> **Texte source**

# # # # # # #

This ain't no holiday
Je me sentais particulièrement mal, après quatre longues heures à fouiller mon passé, entre deux crises aiguës d'éternuements.
De 22 heures hier soir à 2 heures ce matin, je demeurai enfermé dans une seule et même pièce, où je m'affairai à emballer l'essentiel de mes possessions matérielles.
A prime abord, le travail ne semblait pas si fastidieux, puisque j'ai peu de choses, et qu'à peu près rien n'a été déballé depuis mon déménagement, en juillet. Cependant, la plupart des boîtes sont endommagées, déchirées, mal en point. Je crains qu'elles ne tiennent pas le coup.
Par conséquent, l'idée est de regrouper mes effets personnels dans de petites boîtes, seules choses que la dive Société des Alcools m'ait fourni dans les deux derniers mois. De petites boîtes faciles à transporter, puisque je ne possède pas de voiture et que je prévois les amener, à pied, dans un endroit sûr, à quelques rues de mon taudis.

# # # # # # #

> **Données fournies**
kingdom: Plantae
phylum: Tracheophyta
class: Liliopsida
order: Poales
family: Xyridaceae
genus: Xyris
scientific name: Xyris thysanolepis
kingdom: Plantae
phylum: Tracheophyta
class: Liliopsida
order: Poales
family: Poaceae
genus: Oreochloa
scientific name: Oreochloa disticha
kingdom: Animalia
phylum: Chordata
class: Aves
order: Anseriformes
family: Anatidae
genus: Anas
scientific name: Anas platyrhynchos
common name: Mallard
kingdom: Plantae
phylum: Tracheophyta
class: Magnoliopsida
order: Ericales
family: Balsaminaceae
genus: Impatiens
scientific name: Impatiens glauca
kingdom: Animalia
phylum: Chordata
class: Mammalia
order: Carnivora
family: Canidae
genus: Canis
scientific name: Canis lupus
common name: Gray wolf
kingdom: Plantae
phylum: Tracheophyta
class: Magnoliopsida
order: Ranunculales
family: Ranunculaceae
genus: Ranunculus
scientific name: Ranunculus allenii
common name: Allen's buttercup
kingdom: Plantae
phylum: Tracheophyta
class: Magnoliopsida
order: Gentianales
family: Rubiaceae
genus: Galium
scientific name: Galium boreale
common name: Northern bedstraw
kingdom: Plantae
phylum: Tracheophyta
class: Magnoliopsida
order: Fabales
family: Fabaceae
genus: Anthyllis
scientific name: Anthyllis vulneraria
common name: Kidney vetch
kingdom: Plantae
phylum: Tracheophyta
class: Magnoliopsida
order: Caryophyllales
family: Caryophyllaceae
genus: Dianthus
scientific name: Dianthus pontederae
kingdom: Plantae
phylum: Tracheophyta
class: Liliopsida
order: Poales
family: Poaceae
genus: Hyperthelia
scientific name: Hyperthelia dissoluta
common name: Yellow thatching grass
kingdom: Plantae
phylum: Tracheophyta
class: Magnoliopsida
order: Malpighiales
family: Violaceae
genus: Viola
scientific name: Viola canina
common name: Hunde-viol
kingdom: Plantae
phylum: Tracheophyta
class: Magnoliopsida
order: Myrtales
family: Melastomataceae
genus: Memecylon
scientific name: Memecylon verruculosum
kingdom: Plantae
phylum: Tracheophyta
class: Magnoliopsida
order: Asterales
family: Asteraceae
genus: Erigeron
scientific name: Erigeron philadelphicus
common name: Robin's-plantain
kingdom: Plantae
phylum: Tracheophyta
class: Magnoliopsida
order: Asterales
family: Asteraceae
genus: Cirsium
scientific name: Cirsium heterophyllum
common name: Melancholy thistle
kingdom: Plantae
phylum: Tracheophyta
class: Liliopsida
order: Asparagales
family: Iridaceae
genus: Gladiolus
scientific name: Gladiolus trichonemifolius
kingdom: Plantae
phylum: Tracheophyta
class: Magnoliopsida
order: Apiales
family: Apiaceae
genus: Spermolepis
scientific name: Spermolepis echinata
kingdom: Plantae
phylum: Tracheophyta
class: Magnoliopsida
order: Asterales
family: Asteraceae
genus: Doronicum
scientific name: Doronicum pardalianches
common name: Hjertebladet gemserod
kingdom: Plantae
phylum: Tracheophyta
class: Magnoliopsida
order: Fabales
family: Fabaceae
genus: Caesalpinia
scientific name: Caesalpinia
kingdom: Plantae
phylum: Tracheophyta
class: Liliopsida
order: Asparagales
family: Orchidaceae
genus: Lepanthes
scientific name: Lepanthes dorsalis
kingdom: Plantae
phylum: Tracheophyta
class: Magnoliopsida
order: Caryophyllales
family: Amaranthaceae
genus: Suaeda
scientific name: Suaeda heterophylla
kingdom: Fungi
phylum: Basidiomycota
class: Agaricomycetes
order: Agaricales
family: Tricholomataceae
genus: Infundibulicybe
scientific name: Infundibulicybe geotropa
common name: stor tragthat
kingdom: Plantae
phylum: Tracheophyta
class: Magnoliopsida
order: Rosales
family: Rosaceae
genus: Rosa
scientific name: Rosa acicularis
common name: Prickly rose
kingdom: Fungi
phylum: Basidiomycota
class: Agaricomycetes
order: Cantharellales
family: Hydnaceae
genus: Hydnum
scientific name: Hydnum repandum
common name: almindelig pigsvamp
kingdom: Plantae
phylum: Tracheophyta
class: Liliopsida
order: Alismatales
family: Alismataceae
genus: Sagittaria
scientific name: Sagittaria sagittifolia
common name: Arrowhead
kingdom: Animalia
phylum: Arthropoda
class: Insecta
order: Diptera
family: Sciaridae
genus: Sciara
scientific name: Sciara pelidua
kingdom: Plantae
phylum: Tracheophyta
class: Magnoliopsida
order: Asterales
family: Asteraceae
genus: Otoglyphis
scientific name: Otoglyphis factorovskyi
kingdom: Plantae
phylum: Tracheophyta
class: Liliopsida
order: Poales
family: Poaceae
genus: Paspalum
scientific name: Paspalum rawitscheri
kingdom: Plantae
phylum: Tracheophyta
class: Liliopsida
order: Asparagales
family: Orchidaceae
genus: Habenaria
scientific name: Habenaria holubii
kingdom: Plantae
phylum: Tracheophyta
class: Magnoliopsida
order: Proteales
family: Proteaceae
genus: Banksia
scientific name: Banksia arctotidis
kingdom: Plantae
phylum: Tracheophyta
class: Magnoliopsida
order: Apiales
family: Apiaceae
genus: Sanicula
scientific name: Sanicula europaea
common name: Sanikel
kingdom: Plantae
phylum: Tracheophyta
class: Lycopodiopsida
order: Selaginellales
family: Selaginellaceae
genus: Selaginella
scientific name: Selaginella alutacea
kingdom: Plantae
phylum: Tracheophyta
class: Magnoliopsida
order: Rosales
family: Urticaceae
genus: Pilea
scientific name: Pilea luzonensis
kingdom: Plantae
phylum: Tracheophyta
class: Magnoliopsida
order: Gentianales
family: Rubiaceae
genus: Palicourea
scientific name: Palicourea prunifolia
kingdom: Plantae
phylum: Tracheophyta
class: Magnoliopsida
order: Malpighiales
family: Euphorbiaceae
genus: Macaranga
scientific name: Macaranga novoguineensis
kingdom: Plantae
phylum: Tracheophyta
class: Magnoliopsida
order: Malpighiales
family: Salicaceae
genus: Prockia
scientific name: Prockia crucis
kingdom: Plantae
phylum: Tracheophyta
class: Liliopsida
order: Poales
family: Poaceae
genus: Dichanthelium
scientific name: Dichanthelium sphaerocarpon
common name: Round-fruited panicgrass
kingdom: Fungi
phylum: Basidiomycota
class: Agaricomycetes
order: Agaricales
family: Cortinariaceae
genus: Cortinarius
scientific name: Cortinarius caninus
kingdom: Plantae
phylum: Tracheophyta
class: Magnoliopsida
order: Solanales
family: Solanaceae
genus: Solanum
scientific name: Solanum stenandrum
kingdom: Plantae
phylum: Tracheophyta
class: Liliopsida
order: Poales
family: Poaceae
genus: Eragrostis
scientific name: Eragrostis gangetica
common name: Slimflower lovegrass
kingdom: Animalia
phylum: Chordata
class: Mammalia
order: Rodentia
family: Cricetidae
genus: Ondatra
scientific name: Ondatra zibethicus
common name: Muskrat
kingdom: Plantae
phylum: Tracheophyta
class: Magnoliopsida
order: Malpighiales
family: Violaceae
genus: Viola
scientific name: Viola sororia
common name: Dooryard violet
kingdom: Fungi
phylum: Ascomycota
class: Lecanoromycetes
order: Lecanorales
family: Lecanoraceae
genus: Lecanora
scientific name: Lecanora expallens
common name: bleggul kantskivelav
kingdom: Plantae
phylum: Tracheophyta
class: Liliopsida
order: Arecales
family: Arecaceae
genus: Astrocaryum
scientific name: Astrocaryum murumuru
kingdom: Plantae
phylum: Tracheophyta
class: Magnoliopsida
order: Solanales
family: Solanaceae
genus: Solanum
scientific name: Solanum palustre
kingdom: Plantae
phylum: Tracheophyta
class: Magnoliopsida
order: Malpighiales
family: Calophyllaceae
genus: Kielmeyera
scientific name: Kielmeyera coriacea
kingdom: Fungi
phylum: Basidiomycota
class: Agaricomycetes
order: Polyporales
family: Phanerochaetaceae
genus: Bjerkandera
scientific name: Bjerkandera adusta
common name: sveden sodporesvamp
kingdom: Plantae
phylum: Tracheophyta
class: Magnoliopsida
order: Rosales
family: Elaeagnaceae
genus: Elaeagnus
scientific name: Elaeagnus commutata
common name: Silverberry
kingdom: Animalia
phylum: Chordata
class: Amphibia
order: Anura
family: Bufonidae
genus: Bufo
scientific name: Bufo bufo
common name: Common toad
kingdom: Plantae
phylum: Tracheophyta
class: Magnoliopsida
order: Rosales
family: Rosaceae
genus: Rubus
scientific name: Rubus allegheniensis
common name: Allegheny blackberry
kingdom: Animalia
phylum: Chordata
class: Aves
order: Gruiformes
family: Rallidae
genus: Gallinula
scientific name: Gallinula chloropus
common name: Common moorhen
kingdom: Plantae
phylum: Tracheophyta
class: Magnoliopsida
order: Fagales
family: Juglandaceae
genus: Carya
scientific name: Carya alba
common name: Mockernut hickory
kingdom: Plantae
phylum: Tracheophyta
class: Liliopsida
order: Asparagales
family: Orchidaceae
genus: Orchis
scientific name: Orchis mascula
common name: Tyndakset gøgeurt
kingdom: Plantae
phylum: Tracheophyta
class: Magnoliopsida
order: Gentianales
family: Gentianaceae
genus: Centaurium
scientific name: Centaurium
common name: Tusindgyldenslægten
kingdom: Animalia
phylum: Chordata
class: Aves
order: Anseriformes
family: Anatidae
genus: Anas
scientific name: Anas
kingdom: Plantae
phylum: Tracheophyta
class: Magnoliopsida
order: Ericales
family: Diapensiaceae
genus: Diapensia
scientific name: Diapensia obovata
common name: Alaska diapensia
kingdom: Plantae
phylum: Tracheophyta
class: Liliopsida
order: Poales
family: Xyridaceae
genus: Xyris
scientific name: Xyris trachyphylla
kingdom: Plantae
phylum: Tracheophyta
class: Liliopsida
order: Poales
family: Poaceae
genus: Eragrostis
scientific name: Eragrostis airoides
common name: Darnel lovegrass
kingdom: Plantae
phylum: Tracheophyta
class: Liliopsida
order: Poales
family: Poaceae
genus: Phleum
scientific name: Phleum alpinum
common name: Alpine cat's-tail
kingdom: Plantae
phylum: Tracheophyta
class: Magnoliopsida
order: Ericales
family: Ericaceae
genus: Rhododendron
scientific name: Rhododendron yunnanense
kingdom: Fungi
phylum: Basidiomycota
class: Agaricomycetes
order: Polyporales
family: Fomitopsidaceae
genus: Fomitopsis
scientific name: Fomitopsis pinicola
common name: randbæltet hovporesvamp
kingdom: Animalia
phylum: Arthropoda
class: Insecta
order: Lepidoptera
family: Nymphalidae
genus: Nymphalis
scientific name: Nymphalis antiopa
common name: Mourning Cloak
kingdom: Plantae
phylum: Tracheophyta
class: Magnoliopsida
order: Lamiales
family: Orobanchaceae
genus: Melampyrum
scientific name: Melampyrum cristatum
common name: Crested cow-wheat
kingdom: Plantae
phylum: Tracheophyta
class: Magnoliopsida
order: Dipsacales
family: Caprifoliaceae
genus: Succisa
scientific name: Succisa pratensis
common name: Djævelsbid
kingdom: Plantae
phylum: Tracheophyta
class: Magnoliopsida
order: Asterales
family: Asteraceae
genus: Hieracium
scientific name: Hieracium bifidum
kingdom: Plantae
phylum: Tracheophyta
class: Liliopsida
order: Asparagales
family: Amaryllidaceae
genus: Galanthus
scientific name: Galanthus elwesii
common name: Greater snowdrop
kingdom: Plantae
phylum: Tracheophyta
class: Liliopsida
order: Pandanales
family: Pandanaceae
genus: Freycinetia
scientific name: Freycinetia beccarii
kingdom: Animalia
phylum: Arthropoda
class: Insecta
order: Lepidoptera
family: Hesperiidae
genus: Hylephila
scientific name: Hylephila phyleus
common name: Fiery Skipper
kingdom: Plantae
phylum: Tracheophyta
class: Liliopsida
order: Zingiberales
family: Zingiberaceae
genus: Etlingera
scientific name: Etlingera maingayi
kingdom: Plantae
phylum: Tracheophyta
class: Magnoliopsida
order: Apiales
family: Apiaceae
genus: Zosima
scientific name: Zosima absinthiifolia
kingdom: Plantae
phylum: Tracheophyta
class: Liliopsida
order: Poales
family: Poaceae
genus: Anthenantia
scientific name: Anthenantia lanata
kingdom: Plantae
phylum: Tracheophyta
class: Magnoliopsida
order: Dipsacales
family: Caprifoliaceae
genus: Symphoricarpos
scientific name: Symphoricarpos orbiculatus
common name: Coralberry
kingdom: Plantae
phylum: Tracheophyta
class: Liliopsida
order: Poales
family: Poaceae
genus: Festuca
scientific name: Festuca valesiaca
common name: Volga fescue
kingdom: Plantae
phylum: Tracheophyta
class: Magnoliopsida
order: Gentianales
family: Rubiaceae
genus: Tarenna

# # # # # # #

> **Activité**
Prolongez, s'il vous plaît, le texte sur l'emballage des affaires dans de petites boîtes à partir de sa dernière phrase. Les données n'ont aucun lien avec le texte.

> **Réponse rédigée**
Ce travail, recommencé des dizaines de fois depuis que j'ai quitté le domicile familial, me déprime à tous les coups, et réveille le malaise de n'être jamais confortable nulle part, de n'être jamais totalement bien en un endroit.
Et moi d'emballer, de déballer, de remballer, d'éternuer.
Et moi de voir défiler sous mes yeux chaque étape de ma vie, et moi de jeter des trucs, et moi de ne pas jeter d'autres trucs, et moi de déprimer vaguement, et moi de moucher mon nez toutes les trente secondes...
Au bout de quatre heures, je me mis à divaguer pour de bon.
Essuyant la morve qui pendait de mon appendice nasal, je songeai que, si je ne devais jamais revenir de ce Mexique où je vagabonderai sous peu, ce que j'emballe cette nuit, ce qui se trouve dans ces misérables cartons, ne ferait que témoigner de la pauvreté de l'héritage que je lèguerai sur cette Terre.
Eventuellement, je voulu chasser ce cafard et sortis pour une brève ballade dans le quartier tout humide d'une averse que je n'avais pas vu passer. Je me débrumai l'esprit et me débouchai les deux narines par la même occasion.